→ PROBLEM DETAILS
Quote each line exactly, from the line that contains "wine bottle: none [328,592,365,726]" down to the last line of the listing, and no other lines.

[Opening GIVEN ENTRIES section]

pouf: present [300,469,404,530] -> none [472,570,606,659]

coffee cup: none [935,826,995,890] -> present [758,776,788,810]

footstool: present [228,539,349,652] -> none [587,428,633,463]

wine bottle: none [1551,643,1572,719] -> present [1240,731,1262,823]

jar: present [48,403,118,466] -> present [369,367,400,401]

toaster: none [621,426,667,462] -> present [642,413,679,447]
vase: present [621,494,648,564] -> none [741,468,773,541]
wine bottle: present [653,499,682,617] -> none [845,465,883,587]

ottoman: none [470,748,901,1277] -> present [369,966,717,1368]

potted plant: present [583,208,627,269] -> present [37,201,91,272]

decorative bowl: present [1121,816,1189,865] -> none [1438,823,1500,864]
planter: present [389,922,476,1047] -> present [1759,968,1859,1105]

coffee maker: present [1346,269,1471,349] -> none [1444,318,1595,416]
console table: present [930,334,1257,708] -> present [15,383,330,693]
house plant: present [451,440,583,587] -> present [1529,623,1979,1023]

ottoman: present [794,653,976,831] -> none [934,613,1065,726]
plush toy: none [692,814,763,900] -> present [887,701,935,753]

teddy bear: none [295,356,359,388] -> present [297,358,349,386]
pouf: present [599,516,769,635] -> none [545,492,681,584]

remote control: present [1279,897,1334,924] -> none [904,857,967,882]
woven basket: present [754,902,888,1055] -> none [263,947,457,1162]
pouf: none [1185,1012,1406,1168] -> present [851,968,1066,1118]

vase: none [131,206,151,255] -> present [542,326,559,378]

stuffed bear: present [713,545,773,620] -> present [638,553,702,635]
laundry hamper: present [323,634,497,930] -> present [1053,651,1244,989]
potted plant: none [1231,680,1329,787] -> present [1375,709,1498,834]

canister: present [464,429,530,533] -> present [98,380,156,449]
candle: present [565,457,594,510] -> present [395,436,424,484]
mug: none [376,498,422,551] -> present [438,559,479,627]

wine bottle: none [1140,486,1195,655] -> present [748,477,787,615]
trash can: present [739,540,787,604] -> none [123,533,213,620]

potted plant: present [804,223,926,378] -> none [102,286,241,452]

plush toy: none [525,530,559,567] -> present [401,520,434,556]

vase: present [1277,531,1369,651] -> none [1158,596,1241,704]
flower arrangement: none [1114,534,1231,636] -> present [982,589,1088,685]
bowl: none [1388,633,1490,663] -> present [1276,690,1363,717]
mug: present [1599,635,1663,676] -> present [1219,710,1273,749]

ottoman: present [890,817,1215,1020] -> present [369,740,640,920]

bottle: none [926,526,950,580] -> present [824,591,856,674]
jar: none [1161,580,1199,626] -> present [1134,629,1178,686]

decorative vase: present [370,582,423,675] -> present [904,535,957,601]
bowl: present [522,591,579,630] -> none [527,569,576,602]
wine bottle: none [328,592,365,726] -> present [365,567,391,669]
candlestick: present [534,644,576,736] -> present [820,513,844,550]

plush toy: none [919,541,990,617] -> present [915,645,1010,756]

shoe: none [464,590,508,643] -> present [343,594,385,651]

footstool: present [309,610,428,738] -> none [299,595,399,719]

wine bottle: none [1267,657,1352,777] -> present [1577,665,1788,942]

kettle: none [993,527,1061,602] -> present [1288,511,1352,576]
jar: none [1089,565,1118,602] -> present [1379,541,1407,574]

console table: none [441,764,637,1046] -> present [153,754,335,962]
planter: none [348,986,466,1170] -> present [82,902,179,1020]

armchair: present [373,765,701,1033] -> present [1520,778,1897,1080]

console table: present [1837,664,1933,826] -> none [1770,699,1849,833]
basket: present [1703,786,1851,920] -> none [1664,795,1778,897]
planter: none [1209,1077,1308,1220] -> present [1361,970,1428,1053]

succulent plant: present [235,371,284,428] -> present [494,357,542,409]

[Closing GIVEN ENTRIES section]

→ RESULT OF THIS TASK
wine bottle: none [328,592,365,726] -> present [365,567,391,669]
candlestick: present [534,644,576,736] -> present [820,513,844,550]

plush toy: none [919,541,990,617] -> present [915,645,1010,756]

shoe: none [464,590,508,643] -> present [343,594,385,651]

footstool: present [309,610,428,738] -> none [299,595,399,719]

wine bottle: none [1267,657,1352,777] -> present [1577,665,1788,942]

kettle: none [993,527,1061,602] -> present [1288,511,1352,576]
jar: none [1089,565,1118,602] -> present [1379,541,1407,574]

console table: none [441,764,637,1046] -> present [153,754,335,962]
planter: none [348,986,466,1170] -> present [82,902,179,1020]

armchair: present [373,765,701,1033] -> present [1520,778,1897,1080]

console table: present [1837,664,1933,826] -> none [1770,699,1849,833]
basket: present [1703,786,1851,920] -> none [1664,795,1778,897]
planter: none [1209,1077,1308,1220] -> present [1361,970,1428,1053]

succulent plant: present [235,371,284,428] -> present [494,357,542,409]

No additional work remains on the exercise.